[PROVIDED RECORDS Boundary: Start]

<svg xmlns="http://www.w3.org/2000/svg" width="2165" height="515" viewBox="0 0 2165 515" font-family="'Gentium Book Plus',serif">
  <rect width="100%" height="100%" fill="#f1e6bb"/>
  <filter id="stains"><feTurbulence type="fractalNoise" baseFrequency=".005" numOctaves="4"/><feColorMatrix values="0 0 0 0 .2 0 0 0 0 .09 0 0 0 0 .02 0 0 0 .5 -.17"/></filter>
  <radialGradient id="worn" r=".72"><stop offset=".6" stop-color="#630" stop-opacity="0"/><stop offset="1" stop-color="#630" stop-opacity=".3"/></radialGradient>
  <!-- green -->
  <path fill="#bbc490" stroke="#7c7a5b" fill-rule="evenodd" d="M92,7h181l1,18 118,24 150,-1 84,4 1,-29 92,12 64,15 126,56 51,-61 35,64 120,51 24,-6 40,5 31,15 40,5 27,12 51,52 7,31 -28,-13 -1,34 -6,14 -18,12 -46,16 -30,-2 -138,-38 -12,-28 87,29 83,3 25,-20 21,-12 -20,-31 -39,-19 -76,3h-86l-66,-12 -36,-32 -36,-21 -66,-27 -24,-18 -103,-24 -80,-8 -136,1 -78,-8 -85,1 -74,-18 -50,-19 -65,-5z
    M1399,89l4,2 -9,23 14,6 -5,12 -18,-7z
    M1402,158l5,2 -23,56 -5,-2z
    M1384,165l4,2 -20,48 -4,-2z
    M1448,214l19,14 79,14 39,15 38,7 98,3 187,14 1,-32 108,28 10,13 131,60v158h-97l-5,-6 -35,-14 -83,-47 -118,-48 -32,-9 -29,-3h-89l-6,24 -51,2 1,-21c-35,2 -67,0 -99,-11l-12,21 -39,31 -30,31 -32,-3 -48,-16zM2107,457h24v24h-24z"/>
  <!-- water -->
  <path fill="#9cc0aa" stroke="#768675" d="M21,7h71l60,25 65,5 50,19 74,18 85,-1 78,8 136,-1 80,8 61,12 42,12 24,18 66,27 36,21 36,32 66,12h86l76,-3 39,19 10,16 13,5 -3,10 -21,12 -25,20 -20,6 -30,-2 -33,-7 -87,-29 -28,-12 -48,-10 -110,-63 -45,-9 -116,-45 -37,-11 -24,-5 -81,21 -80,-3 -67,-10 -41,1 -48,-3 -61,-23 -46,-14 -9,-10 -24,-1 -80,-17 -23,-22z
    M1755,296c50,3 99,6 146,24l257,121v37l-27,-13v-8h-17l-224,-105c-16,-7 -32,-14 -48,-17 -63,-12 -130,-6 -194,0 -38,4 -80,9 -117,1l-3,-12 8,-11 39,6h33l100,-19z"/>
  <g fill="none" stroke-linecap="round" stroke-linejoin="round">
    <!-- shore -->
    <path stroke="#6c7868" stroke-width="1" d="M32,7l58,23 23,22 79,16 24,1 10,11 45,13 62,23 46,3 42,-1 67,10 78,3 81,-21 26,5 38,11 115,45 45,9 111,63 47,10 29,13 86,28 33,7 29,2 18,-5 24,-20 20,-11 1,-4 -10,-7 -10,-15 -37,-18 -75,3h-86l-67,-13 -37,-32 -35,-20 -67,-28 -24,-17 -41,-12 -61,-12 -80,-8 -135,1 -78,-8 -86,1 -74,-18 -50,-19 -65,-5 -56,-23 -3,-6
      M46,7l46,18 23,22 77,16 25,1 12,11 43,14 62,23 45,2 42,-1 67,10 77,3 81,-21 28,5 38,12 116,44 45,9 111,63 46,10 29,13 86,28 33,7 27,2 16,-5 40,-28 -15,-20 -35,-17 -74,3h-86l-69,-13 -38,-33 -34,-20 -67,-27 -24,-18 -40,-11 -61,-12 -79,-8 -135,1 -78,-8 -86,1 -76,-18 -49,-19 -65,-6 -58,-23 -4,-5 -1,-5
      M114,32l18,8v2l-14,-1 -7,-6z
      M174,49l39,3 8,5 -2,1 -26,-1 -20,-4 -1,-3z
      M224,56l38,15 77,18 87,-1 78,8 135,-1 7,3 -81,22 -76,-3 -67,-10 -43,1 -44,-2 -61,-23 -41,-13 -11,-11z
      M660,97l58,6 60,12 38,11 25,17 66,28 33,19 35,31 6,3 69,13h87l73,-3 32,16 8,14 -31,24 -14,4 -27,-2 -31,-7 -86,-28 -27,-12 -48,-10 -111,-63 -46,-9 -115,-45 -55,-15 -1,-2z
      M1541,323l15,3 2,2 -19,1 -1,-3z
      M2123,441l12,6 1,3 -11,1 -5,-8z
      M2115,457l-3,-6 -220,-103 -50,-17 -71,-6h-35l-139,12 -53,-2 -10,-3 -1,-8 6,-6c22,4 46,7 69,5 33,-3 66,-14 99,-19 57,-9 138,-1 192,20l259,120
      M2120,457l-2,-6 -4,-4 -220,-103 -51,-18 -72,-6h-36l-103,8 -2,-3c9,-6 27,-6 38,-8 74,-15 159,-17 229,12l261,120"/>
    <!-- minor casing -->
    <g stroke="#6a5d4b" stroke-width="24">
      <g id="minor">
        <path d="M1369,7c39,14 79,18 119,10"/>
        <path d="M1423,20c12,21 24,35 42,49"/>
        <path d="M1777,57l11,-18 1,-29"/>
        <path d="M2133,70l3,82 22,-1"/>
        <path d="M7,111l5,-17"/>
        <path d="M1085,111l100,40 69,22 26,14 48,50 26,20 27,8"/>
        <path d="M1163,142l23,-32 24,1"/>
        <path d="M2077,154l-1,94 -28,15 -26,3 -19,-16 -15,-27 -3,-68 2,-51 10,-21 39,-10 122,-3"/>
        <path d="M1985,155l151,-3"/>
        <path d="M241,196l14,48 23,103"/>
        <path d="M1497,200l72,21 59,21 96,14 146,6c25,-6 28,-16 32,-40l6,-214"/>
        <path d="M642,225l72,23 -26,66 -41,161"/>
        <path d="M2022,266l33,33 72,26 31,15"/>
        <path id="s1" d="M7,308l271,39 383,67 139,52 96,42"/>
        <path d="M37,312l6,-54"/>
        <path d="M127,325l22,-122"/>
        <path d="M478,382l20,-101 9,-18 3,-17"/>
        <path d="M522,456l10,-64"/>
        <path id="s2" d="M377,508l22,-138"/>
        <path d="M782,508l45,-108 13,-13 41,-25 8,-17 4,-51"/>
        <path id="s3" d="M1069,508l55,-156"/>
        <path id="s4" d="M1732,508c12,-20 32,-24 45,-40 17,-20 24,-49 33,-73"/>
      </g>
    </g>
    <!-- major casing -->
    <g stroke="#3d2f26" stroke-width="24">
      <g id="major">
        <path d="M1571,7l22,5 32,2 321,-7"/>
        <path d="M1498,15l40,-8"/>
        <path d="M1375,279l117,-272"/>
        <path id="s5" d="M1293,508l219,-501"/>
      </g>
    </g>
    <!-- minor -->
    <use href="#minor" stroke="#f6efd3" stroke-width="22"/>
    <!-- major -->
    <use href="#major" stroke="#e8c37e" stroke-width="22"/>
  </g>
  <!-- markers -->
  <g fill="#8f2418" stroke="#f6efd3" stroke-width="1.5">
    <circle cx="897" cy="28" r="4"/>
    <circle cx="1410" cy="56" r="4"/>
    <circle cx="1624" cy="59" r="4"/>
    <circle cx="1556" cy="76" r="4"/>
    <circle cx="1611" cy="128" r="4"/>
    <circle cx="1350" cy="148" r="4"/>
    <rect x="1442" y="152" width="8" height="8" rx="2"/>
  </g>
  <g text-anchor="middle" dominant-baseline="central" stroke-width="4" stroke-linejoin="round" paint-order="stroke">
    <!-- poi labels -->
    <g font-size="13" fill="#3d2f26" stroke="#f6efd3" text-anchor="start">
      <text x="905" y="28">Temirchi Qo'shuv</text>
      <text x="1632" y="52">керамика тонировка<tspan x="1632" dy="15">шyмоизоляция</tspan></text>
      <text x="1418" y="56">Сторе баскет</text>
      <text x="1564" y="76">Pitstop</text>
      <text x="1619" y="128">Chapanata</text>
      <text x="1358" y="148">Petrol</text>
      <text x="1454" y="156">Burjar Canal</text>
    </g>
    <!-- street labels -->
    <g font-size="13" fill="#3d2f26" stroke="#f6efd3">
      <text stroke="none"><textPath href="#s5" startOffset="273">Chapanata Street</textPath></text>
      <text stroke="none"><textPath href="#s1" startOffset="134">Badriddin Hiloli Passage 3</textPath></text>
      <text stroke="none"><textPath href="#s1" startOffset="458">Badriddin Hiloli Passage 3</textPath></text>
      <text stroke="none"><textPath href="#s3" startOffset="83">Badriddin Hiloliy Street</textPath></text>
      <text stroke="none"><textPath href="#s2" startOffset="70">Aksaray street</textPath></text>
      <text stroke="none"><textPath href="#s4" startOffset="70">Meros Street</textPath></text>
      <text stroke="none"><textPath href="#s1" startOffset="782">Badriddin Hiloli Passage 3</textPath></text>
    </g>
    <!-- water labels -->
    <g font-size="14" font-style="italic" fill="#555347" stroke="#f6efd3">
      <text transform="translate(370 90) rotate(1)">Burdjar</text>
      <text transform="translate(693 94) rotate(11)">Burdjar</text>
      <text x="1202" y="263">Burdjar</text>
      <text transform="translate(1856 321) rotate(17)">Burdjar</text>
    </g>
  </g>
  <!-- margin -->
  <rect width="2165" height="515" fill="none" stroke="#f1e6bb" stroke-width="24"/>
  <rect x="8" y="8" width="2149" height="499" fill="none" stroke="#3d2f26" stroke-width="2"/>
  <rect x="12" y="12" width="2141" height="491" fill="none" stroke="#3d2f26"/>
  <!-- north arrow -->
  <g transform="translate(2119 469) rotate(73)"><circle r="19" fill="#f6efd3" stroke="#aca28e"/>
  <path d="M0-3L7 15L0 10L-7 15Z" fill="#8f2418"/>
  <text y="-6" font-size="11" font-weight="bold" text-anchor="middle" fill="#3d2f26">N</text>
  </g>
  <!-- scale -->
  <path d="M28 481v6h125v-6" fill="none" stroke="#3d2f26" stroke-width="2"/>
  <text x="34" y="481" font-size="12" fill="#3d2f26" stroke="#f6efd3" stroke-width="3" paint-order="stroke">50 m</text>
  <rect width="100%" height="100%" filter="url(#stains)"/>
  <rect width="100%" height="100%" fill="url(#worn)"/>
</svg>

[PROVIDED RECORDS Boundary: End]
[PROVIDED RECORDS Boundary: Start]

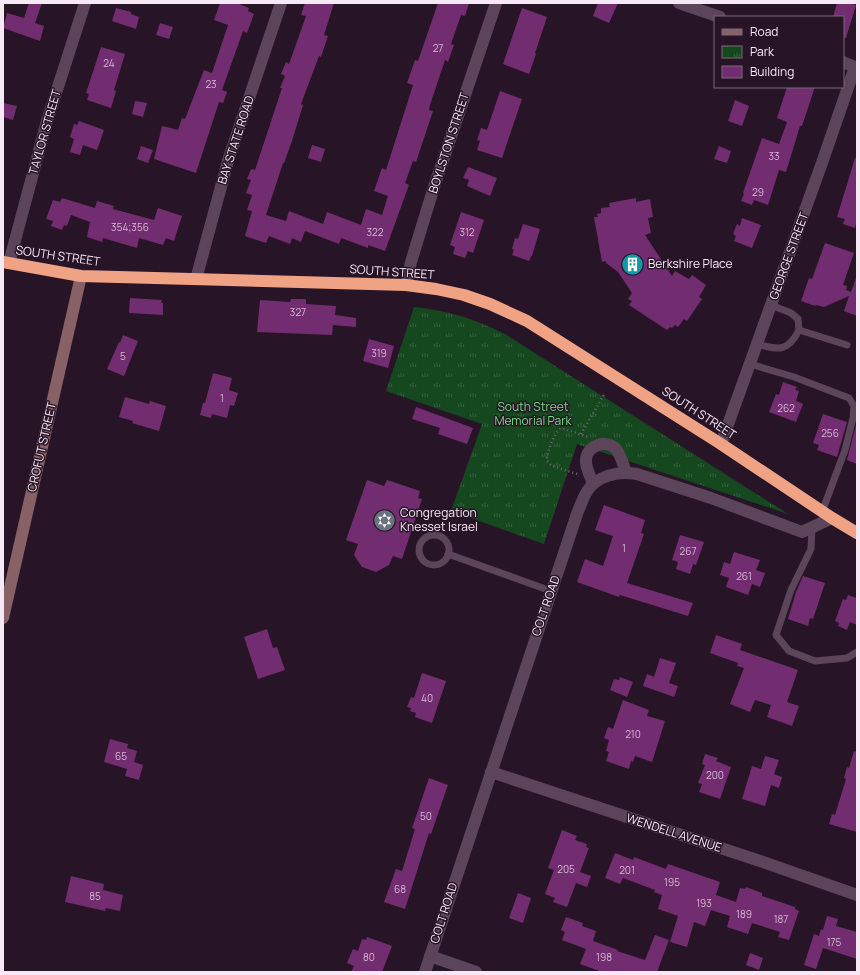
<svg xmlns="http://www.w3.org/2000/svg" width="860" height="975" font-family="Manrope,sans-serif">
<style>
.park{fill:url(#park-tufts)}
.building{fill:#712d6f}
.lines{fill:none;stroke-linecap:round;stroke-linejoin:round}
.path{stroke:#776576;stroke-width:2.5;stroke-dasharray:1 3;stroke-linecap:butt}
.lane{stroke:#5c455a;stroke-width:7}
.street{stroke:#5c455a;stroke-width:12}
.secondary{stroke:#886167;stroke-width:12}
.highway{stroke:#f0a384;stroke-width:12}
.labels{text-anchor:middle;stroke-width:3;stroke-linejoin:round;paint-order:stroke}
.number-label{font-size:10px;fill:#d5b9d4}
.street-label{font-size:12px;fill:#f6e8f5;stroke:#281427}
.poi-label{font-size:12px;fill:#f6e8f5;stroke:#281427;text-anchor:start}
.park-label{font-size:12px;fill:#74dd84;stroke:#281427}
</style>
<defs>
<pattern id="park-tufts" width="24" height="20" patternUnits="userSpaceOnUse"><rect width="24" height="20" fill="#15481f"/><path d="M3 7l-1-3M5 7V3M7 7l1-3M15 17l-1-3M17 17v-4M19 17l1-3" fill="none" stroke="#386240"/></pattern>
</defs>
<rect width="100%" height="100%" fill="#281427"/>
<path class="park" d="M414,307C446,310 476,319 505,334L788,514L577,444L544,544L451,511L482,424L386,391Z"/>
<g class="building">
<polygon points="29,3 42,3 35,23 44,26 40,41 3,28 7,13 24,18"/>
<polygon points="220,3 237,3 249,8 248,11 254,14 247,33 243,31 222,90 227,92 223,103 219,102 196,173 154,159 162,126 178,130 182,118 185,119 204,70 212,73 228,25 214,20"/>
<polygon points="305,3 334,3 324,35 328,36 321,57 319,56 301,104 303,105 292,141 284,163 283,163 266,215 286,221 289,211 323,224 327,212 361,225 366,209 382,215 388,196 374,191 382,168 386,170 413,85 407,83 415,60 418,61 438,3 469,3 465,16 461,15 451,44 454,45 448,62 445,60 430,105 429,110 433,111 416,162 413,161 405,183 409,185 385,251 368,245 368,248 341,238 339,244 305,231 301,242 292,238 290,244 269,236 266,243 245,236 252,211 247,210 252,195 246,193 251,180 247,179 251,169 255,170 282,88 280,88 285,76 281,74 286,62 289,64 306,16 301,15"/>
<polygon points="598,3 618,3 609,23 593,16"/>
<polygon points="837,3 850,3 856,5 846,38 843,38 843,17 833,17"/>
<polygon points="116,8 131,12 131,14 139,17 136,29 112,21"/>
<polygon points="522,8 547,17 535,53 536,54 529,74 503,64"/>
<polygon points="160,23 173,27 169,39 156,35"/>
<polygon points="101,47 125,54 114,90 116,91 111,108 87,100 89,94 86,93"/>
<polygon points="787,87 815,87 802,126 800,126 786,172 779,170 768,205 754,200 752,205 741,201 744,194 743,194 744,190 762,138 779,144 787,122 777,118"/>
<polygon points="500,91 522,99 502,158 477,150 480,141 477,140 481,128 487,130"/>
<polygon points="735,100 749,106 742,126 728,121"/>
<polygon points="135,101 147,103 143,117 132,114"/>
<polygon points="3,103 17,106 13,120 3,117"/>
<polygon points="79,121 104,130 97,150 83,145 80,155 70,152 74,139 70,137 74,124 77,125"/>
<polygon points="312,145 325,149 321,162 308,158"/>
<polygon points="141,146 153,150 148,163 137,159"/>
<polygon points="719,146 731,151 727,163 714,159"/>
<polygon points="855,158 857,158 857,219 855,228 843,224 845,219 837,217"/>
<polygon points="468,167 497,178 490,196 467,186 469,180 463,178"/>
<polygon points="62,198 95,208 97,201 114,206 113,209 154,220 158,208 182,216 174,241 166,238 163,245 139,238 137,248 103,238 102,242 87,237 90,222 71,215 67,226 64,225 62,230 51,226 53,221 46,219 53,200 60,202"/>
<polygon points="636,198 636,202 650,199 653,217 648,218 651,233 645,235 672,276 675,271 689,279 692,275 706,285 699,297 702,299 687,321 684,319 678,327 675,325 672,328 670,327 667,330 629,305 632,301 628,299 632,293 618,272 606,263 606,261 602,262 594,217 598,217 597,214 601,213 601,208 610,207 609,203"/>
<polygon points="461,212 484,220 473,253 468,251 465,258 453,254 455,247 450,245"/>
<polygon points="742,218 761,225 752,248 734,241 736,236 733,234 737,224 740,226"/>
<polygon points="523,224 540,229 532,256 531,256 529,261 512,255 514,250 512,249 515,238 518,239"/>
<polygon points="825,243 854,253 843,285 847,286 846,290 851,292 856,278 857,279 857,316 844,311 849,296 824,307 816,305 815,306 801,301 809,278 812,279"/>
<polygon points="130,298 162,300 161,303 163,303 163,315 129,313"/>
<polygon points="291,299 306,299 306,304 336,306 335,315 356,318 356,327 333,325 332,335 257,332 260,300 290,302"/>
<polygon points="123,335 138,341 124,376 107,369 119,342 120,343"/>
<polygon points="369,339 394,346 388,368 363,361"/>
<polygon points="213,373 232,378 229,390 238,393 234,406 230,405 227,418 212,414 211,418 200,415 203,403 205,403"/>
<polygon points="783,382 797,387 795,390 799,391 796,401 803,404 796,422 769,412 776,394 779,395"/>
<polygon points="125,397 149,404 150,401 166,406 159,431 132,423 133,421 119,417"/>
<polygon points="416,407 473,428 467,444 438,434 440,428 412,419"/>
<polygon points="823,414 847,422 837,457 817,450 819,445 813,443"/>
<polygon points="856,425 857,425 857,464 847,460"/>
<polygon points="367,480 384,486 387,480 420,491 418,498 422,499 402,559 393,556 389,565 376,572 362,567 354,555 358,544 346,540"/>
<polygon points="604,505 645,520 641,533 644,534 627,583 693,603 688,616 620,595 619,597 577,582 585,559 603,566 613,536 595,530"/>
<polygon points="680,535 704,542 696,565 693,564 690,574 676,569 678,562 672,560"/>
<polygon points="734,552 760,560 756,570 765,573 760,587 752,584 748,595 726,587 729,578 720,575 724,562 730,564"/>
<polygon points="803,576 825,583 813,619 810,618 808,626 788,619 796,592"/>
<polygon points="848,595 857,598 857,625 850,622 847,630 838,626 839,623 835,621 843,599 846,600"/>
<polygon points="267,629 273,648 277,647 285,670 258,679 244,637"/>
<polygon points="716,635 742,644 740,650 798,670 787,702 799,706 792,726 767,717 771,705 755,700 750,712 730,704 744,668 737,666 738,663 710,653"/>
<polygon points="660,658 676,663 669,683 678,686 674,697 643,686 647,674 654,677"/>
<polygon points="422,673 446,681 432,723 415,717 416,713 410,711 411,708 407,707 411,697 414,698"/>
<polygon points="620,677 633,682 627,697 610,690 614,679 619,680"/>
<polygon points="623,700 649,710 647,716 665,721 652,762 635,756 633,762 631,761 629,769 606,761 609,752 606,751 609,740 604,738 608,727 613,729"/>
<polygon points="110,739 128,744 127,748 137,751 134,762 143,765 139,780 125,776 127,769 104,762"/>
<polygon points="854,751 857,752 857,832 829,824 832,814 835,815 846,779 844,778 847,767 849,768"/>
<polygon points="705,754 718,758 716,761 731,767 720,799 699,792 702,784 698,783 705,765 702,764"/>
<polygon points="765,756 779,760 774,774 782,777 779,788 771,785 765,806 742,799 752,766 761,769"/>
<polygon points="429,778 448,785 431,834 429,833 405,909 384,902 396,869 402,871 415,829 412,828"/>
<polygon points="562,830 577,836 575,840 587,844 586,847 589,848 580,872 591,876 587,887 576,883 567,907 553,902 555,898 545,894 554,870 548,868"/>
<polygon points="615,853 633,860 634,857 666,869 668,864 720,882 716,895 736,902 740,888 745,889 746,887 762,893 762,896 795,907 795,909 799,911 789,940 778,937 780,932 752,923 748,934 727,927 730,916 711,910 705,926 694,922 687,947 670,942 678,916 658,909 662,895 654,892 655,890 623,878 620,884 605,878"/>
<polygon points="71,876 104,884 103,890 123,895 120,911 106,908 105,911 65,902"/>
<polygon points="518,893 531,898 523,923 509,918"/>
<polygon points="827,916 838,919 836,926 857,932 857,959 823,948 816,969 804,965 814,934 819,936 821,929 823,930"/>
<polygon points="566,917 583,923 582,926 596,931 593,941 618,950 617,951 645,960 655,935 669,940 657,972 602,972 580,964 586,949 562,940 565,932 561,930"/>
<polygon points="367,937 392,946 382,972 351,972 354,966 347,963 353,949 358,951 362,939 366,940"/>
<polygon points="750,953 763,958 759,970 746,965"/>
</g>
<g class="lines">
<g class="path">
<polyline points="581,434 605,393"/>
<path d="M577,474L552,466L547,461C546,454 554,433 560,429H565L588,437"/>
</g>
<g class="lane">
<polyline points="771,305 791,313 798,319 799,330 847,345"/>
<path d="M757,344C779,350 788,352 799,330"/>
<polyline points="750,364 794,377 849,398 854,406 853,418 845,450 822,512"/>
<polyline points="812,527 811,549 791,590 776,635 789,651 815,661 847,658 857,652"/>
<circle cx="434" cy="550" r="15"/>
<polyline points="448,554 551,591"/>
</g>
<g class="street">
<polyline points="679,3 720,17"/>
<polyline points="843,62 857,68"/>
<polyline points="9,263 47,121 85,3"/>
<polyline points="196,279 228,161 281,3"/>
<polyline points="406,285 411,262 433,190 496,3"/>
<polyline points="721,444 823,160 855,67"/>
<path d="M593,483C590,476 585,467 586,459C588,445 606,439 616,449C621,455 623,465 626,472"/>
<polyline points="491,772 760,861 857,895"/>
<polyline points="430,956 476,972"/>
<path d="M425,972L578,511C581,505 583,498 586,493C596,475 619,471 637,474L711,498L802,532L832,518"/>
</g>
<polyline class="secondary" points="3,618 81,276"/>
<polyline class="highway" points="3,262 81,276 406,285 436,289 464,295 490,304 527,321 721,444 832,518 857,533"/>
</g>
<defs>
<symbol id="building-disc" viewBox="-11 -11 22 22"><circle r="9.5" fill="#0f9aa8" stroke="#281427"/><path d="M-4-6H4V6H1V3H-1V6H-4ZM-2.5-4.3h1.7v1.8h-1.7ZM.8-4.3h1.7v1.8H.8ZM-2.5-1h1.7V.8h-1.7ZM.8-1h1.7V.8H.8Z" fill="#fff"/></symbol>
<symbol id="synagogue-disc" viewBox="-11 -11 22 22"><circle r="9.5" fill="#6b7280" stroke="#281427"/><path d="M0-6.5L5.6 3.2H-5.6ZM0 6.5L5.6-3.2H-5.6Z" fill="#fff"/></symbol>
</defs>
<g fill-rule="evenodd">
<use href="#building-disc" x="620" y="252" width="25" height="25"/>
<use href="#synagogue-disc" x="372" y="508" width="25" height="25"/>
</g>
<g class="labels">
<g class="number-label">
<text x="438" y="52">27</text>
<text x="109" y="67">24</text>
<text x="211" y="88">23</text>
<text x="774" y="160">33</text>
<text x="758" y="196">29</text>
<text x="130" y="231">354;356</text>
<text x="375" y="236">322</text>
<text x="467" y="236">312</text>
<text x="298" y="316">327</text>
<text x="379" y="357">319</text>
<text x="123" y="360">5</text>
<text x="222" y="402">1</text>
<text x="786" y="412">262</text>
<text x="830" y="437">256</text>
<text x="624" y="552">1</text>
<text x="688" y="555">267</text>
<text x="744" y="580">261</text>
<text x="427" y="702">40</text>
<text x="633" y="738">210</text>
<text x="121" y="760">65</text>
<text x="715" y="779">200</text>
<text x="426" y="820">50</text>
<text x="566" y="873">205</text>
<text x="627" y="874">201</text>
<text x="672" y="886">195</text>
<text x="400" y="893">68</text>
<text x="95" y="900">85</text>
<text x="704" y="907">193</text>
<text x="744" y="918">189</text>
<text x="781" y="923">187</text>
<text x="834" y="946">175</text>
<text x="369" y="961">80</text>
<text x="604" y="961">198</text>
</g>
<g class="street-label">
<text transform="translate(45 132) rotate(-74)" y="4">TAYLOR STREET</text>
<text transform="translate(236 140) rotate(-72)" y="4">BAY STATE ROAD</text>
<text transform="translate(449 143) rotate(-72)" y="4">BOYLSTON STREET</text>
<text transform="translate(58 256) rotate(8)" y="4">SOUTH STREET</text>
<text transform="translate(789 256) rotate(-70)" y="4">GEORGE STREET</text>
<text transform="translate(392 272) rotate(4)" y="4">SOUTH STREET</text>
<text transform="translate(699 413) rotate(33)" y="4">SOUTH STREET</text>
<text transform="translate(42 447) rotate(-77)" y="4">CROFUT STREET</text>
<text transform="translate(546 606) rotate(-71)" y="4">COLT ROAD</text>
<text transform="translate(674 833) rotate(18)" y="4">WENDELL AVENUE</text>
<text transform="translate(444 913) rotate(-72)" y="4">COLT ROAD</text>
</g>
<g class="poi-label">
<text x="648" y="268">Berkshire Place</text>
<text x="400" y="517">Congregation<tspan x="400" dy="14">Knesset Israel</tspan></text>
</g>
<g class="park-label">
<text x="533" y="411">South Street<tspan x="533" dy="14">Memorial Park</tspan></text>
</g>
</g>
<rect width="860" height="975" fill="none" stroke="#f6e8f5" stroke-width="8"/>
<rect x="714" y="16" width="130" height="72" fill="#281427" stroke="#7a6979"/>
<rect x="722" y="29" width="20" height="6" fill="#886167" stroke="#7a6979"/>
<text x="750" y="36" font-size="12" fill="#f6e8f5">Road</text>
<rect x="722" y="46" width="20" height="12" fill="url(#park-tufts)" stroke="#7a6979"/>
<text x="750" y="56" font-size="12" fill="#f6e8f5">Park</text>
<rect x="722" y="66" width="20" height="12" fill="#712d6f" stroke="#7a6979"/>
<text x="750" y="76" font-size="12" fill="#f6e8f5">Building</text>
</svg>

[PROVIDED RECORDS Boundary: End]

* YOUR INSTRUCTIONS *
Please go through the data above and copy each line that has the word "worn".

* ANSWER *
  <radialGradient id="worn" r=".72"><stop offset=".6" stop-color="#630" stop-opacity="0"/><stop offset="1" stop-color="#630" stop-opacity=".3"/></radialGradient>
  <rect width="100%" height="100%" fill="url(#worn)"/>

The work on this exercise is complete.